■ EXCERPTED RECORDS
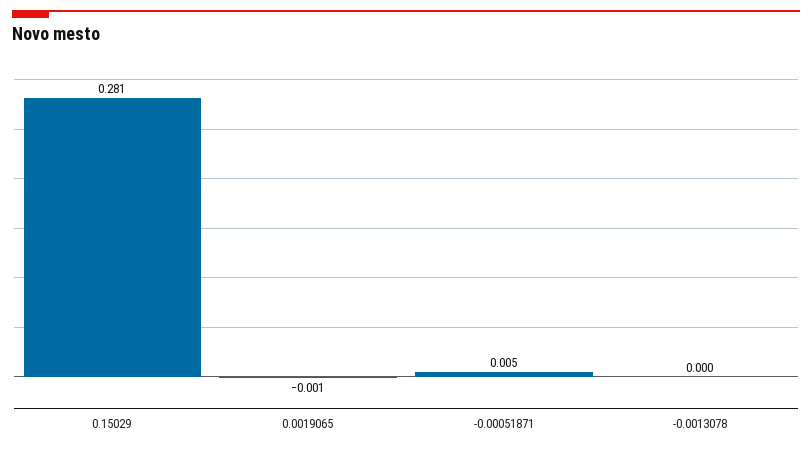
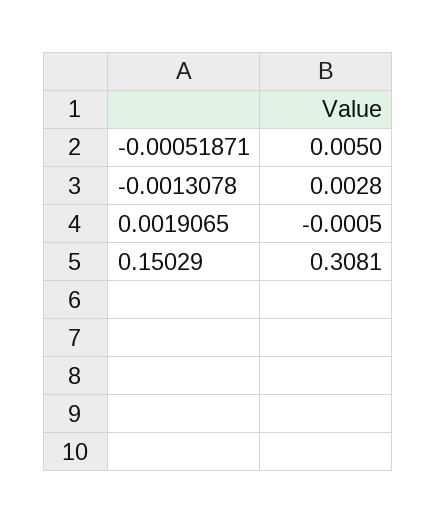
0.15029: 0.281 -> 0.3081
-0.0013078: 0 -> 0.0028

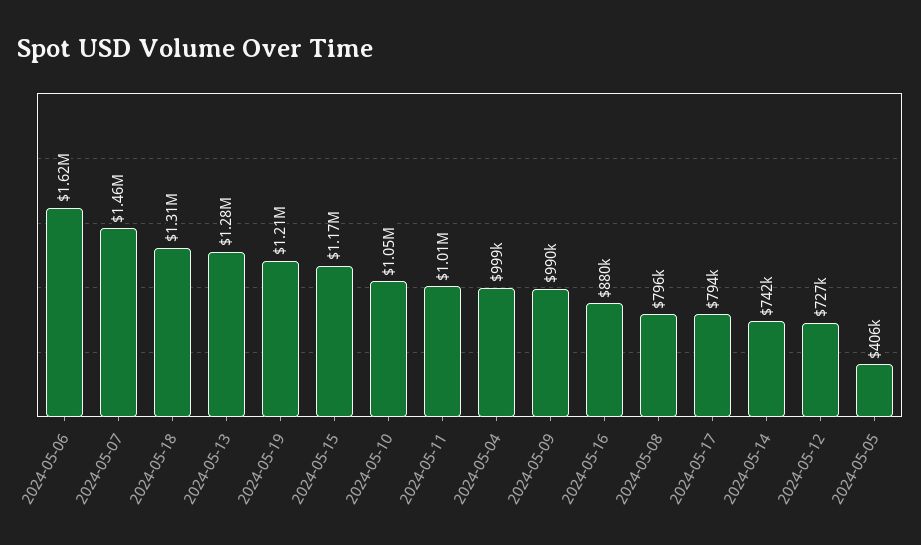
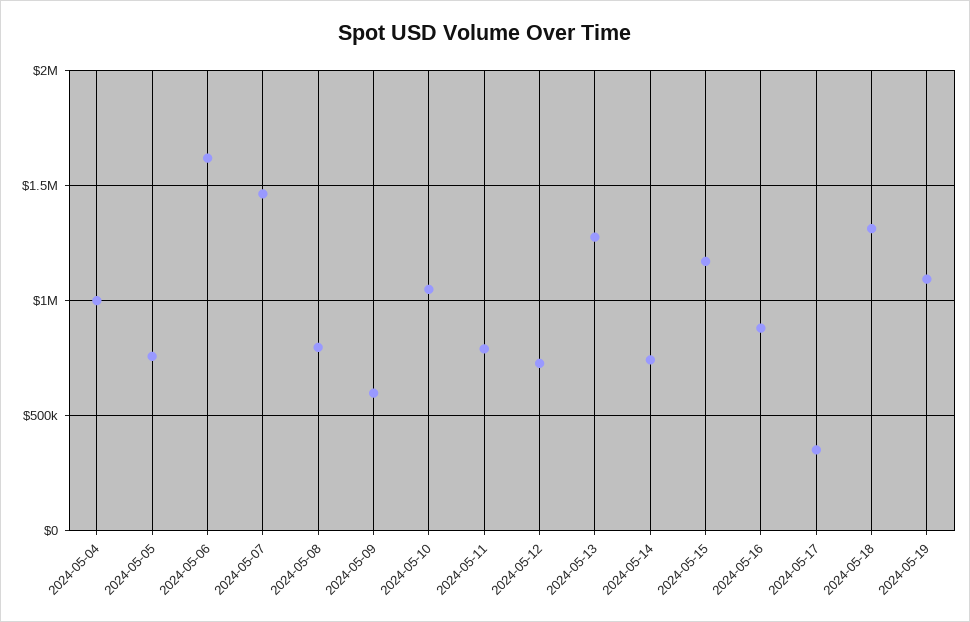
2024-05-19: 1210000 -> 1100000
2024-05-11: 1010000 -> 800000
2024-05-09: 990000 -> 600000
2024-05-17: 794000 -> 350000
2024-05-05: 406000 -> 750000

■ WORK ITEM
The records above are to be repeated exactly, with the pictures left out.

■ PROBLEM SOLUTION
0.15029: 0.281 -> 0.3081
-0.0013078: 0 -> 0.0028

2024-05-19: 1210000 -> 1100000
2024-05-11: 1010000 -> 800000
2024-05-09: 990000 -> 600000
2024-05-17: 794000 -> 350000
2024-05-05: 406000 -> 750000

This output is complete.